For technophobes like me, this is a sobering eye-opener, a movingly positive work by something that I instinctively class negatively. The rescues are all recorded on bodycams; the footage is then broadcast to raise support and funding to buy vehicles and equipment. We watched, as it were, over the shoulder of Mr Parry’s grieving parents, who were forcing themselves to view the footage to get closer to their son’s incredible bravery, foolhardiness, and commitment to people (he evacuated more than 400) with whom he had no connection whatsoever.

Despite falling in love with a lovely Ukrainian, he grew bolder and rasher: when the vile Wagner Group released his bullet-ridden body, they insisted that he was a foreign mercenary.

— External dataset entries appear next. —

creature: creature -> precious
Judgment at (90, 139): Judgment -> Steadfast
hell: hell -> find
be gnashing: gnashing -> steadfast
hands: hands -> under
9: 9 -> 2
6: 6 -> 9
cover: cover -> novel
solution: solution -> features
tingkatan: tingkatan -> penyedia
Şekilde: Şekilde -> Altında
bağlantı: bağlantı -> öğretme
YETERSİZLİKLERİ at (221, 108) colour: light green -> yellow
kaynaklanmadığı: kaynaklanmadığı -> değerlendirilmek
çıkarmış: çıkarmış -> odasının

The banality of shattered housing estates, tower blocks blitzed to smithereens, searingly depicted the worst that human beings can do to each other, redeemed by the very best.

Acting leached into real life for Will Mellor: his role in the docudrama depicting the Post Office scandal (TV, 12 January) so affected him that, as Surviving the Post Office (BBC1, Monday of last week) demonstrated, he now supports and fights for its victims. Appallingly, the suffering continues: the guilt, the shame, the anger, the burdens carried by spouses and children ostracised by communities and vilified by local media. But did you know that sub-postmasters must still use Horizon, still registering errors, if usually writing them off: so far, there’s no alternative.

My stepdaughter champions Netflix’s series America’s Sweethearts, saying that it has profound theological content. Fervently believing that “God is in control of this whole process” may not be an entirely appropriate credal statement to describe auditioning for the Dallas Cowboys football teams’ immaculate cheerleaders — a queasy blend of erotic stimulus and apple-pie wholesomeness — but their skill and enthusiasm could be just what is needed to revive your liturgical dance group.